Vaccines are the safest, cheapest and most effective way to protect against infectious diseases. But to make a good one is still a challenge, and traditional approaches are now stretched to the limit while fatal diseases, like HIV and malaria, remain without vaccine. But a major breakthrough that turns vaccine design on its head is being published in Nature; a computational method that, from the protective antibodies of patients designs the vaccine specific to induce them (and protect against the disease).
http://skincareprogram.snack.ws/
\But not only that, showing the potential of their new method Bruno Correia from the Instituto Gulbenkian Ciência and Instituto de Tecnologia Química e Biológica (IQTB) in Portugal and colleagues from the Department of Biochemistry at the University of Washington and The Scripps Research Institute designed a
vaccine for the human-infecting respiratory syncytial virus (RSV). The vaccine was tested in rhesus monkeys (which have a very similar immune system to us), and shown to induce protective antibodies. RSV was a particular good example of the vaccine potential because not only it causes an often deadly respiratory infection among very young children so it is a dangerous virus, but is also one with which scientists have struggled to make a vaccine for a long time without success.
So how do vaccines normally work, and why there are some more difficult to make?
Nature is full of disease-inducing agents, like viruses or bacteria (collectively known as pathogens or germs) and it is easy to get infected. If we do, our immune system (the cells and organs that protect us against disease) mounts a protective response that, once the pathogen is eliminated, will leave behind a protective immune memory. This memory, if we reencounter the pathogen, can now trigger a much faster and effective attack (called secondary response) that eliminates the threat before disease develops. That is why often we only have a disease once.
Vaccines work similarly, the difference being that that first encounter is not with a live infectious pathogen, but instead with a vaccine that contains a dead, attenuated (weaken) or partial pathogen. Without giving disease these are enough, nevertheless, to create an immune memory that protects the individual if he/she ever comes in contact with the "real thing".

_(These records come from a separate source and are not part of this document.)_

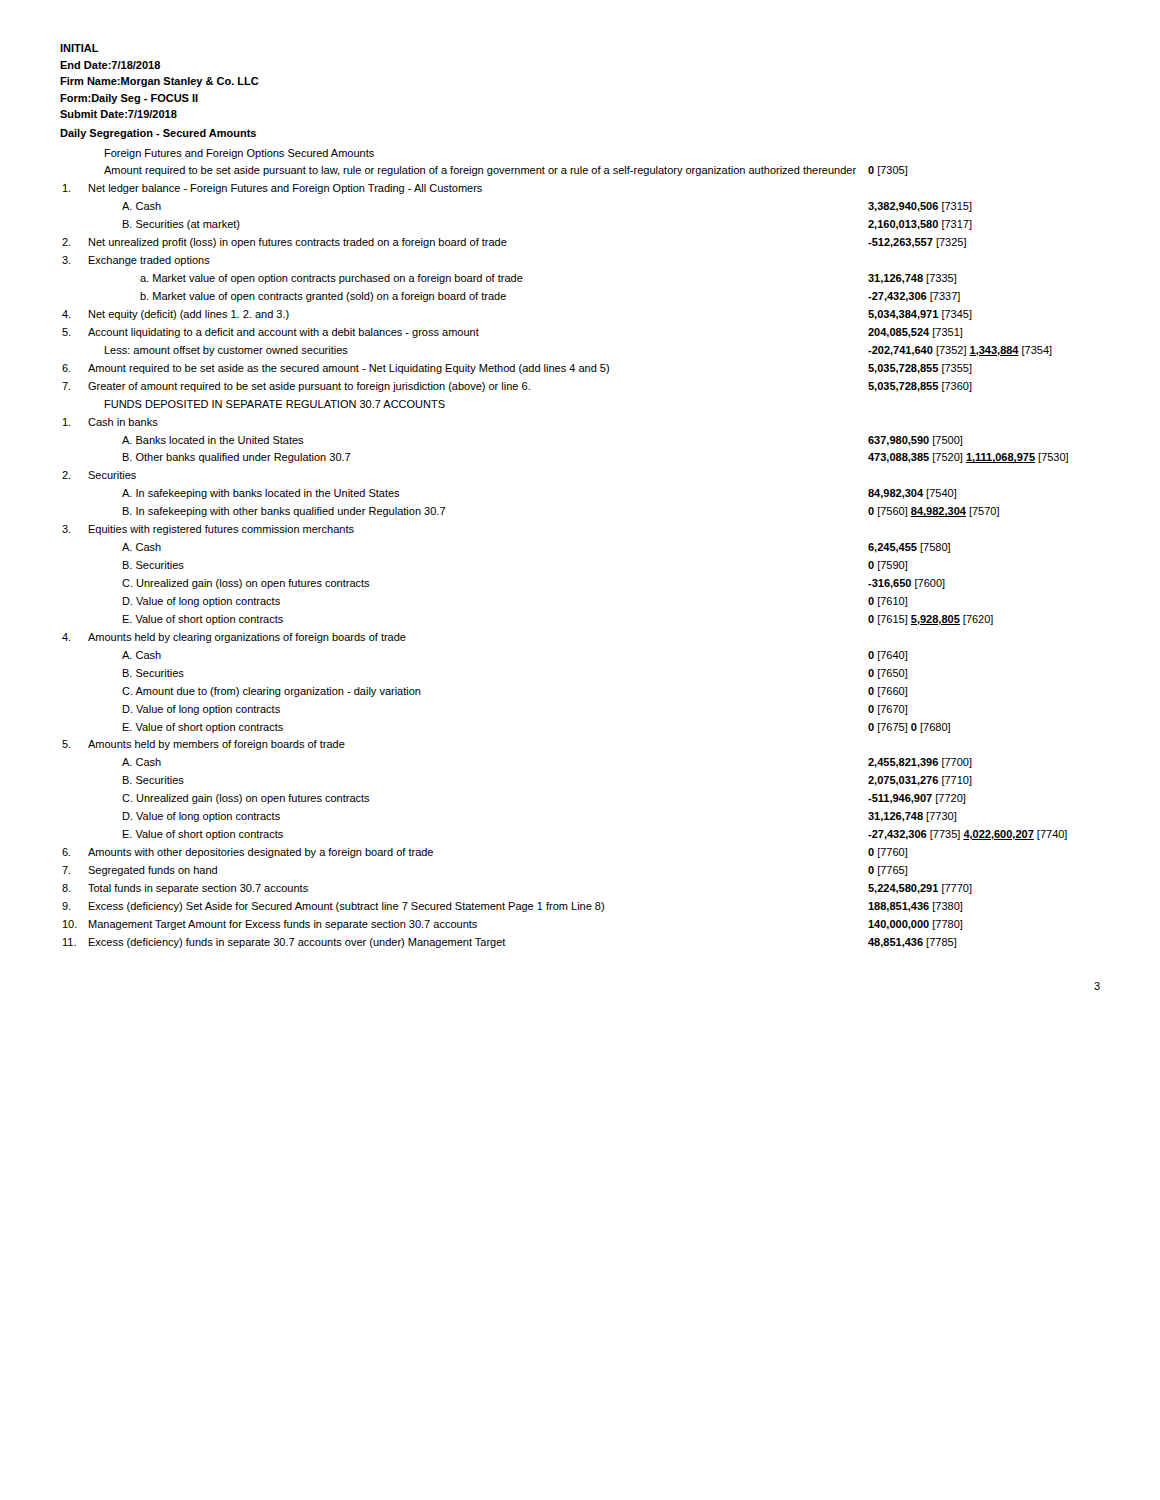INITIAL
End Date:7/18/2018
Firm Name:Morgan Stanley & Co. LLC
Form:Daily Seg - FOCUS II
Submit Date:7/19/2018
Daily Segregation - Secured Amounts
| | Foreign Futures and Foreign Options Secured Amounts | |
| | Amount required to be set aside pursuant to law, rule or regulation of a foreign government or a rule of a self-regulatory organization authorized thereunder | 0 [7305] |
| 1. | Net ledger balance - Foreign Futures and Foreign Option Trading - All Customers | |
| | A. Cash | 3,382,940,506 [7315] |
| | B. Securities (at market) | 2,160,013,580 [7317] |
| 2. | Net unrealized profit (loss) in open futures contracts traded on a foreign board of trade | -512,263,557 [7325] |
| 3. | Exchange traded options | |
| | a. Market value of open option contracts purchased on a foreign board of trade | 31,126,748 [7335] |
| | b. Market value of open contracts granted (sold) on a foreign board of trade | -27,432,306 [7337] |
| 4. | Net equity (deficit) (add lines 1. 2. and 3.) | 5,034,384,971 [7345] |
| 5. | Account liquidating to a deficit and account with a debit balances - gross amount | 204,085,524 [7351] |
| | Less: amount offset by customer owned securities | -202,741,640 [7352] 1,343,884 [7354] |
| 6. | Amount required to be set aside as the secured amount - Net Liquidating Equity Method (add lines 4 and 5) | 5,035,728,855 [7355] |
| 7. | Greater of amount required to be set aside pursuant to foreign jurisdiction (above) or line 6. | 5,035,728,855 [7360] |
| | FUNDS DEPOSITED IN SEPARATE REGULATION 30.7 ACCOUNTS | |
| 1. | Cash in banks | |
| | A. Banks located in the United States | 637,980,590 [7500] |
| | B. Other banks qualified under Regulation 30.7 | 473,088,385 [7520] 1,111,068,975 [7530] |
| 2. | Securities | |
| | A. In safekeeping with banks located in the United States | 84,982,304 [7540] |
| | B. In safekeeping with other banks qualified under Regulation 30.7 | 0 [7560] 84,982,304 [7570] |
| 3. | Equities with registered futures commission merchants | |
| | A. Cash | 6,245,455 [7580] |
| | B. Securities | 0 [7590] |
| | C. Unrealized gain (loss) on open futures contracts | -316,650 [7600] |
| | D. Value of long option contracts | 0 [7610] |
| | E. Value of short option contracts | 0 [7615] 5,928,805 [7620] |
| 4. | Amounts held by clearing organizations of foreign boards of trade | |
| | A. Cash | 0 [7640] |
| | B. Securities | 0 [7650] |
| | C. Amount due to (from) clearing organization - daily variation | 0 [7660] |
| | D. Value of long option contracts | 0 [7670] |
| | E. Value of short option contracts | 0 [7675] 0 [7680] |
| 5. | Amounts held by members of foreign boards of trade | |
| | A. Cash | 2,455,821,396 [7700] |
| | B. Securities | 2,075,031,276 [7710] |
| | C. Unrealized gain (loss) on open futures contracts | -511,946,907 [7720] |
| | D. Value of long option contracts | 31,126,748 [7730] |
| | E. Value of short option contracts | -27,432,306 [7735] 4,022,600,207 [7740] |
| 6. | Amounts with other depositories designated by a foreign board of trade | 0 [7760] |
| 7. | Segregated funds on hand | 0 [7765] |
| 8. | Total funds in separate section 30.7 accounts | 5,224,580,291 [7770] |
| 9. | Excess (deficiency) Set Aside for Secured Amount (subtract line 7 Secured Statement Page 1 from Line 8) | 188,851,436 [7380] |
| 10. | Management Target Amount for Excess funds in separate section 30.7 accounts | 140,000,000 [7780] |
| 11. | Excess (deficiency) funds in separate 30.7 accounts over (under) Management Target | 48,851,436 [7785] |
3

But despite all vaccines already developed, some serious diseases, in particular some by fast changing/mutating viruses, like HIV or hepatitis C, remain without protection. The problem is that these viruses change so fast that vaccines (and the immune memory they trigger) become obsolete very quickly. Unless that it is, if they are against those epitopes (the parts of the pathogen targeted by the immune system) crucial for viral survival, what means that they cannot be changed. This is why flu vaccines only work for one year - because the flu virus (influenza) has an extremely high mutation rate.